* What the task requires *
Answer these from the article on retail-as-a-service below:
(a) Which retailer does the article say the experiential retail model has worked well for?
(b) In which city is B8ta planning to open its fourth location?
(c) What does B8ta call the measure of how long a customer spends interacting with a product?

Will Retail-as-a-Service Take Off In 2017?

In an age where in-store retail visits are plunging by the billions, many retailers have forgone simply putting exceptional products on its shelves. Additionally, retail operations have become overly taxing and complicated.

It’s no wonder that retailers have had to find other ways to reach consumers. Experiential retail has been a buzzword for some time, and often it means upping in-store service and display so that customers feel less awkward about visiting and recall memorable service after they leave. Experiential retail might also just be the literal definition of the phrase, where consumers can interact with a range of products without feeling pressured to buy. It’s a model that’s worked well enough for Sephora, where tech meets try-before-you-buy – a treasure hunt for consumers and a data-driven experiment for the retailer.

Just over a year ago, four former Nest employees opened B8ta, a retail concept store that sells gadgets and appliances that connect to the Internet of Things. Now the company has three locations and is planning to open a fourth in Austin this year. B8ta’s founders state that their out-of-box retail model has resulted in millions of product engagements since the store opened its doors in December 2015. Below is a screenshot of their dashboard (numbers not necessarily accurate to their data) that they use to track how many times a consumer has fiddled with one of their products. They, in turn, use this information to share with the startup brands they represent, as a granular piece of market testing information.

“We partner with RetailNext and we’re able to provide data analytics, and we track impressions, which would be a customer walking by the product, and customer engagement, when someone stops and interacts with a product,” Kevan Wilson, general manager of retail partnerships for B8ta told Forbes. ”If they’re interacting, we also track dwell time, or how long they spend interacting.”

 

Testing out the Ring and how many times a customer has interacted

Testing out the Ring and how many times a customer has interacted with the product via b8ta’s dashboard.

 

A customer interacts with Ring on the front-end.

A customer interacts with Ring on the front-end.

* Information given *

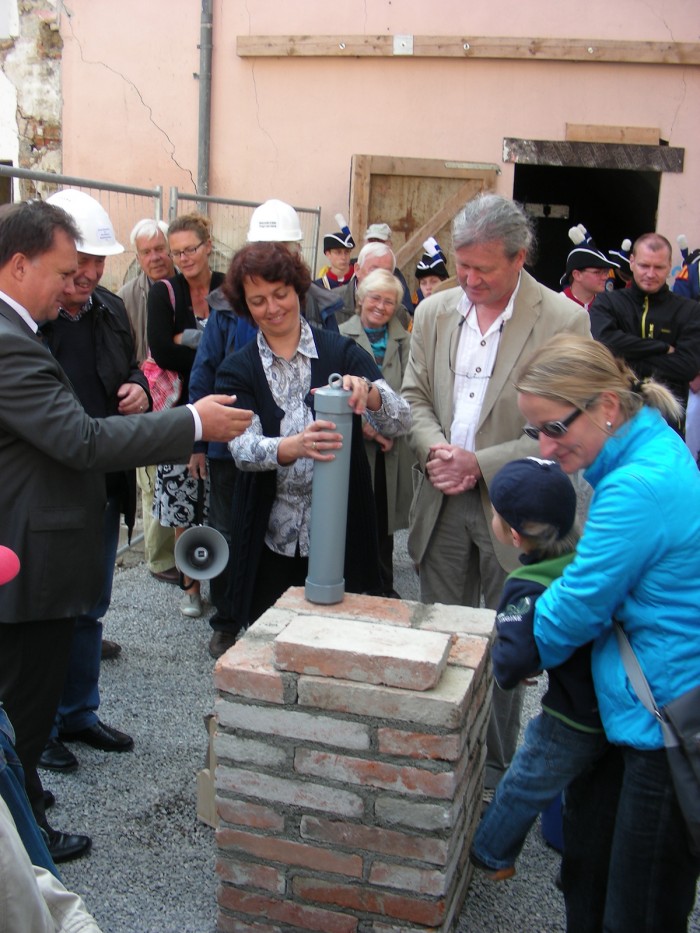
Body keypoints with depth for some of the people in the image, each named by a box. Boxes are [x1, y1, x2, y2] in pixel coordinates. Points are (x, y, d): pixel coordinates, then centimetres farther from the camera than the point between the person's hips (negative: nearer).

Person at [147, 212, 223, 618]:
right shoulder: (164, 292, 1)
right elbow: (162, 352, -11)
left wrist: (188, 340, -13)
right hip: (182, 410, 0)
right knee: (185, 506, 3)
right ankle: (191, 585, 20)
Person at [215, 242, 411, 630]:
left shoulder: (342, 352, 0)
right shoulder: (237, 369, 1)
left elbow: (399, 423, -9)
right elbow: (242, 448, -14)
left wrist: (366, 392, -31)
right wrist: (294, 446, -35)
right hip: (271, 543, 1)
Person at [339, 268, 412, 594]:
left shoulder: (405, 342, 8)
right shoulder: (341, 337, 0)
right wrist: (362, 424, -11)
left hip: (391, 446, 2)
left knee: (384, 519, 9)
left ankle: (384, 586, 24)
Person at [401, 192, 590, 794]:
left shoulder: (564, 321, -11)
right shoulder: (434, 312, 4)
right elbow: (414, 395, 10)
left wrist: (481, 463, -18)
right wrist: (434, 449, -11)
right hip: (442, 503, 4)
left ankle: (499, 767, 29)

--

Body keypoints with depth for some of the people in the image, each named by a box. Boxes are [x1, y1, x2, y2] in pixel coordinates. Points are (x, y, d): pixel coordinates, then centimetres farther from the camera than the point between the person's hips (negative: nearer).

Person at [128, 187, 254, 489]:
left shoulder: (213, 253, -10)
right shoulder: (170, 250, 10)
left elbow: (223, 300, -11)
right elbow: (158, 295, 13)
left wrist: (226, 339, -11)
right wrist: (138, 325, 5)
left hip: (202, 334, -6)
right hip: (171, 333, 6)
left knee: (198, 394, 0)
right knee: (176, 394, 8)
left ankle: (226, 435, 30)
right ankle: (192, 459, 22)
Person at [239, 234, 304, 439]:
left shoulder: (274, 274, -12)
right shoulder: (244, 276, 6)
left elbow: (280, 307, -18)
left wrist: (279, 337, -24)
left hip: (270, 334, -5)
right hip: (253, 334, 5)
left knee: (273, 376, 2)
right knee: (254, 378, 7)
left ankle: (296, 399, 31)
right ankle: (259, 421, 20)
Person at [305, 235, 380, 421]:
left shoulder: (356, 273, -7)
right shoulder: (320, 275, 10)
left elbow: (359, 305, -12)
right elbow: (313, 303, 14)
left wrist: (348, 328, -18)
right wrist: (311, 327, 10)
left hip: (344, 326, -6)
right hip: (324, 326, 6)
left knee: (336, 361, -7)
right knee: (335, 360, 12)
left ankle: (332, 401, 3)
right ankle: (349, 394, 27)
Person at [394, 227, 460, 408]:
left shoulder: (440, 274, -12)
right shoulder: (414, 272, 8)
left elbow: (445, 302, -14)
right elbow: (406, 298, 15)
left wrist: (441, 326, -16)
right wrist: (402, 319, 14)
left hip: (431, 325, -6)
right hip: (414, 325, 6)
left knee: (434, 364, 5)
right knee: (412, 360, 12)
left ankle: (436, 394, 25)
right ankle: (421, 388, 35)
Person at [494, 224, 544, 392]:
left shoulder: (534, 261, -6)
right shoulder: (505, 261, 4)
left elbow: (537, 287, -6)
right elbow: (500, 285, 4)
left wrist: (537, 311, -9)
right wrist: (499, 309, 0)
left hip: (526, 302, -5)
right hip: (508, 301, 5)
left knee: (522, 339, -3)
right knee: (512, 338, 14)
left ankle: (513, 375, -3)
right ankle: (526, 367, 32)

* * *

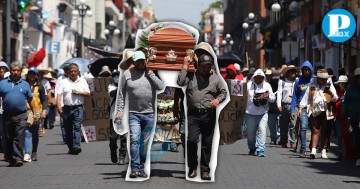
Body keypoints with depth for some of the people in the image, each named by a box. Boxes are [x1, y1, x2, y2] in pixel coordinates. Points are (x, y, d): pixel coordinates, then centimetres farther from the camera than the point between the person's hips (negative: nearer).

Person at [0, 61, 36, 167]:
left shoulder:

* Response for this exercise *
(a) Sephora
(b) Austin
(c) Dwell time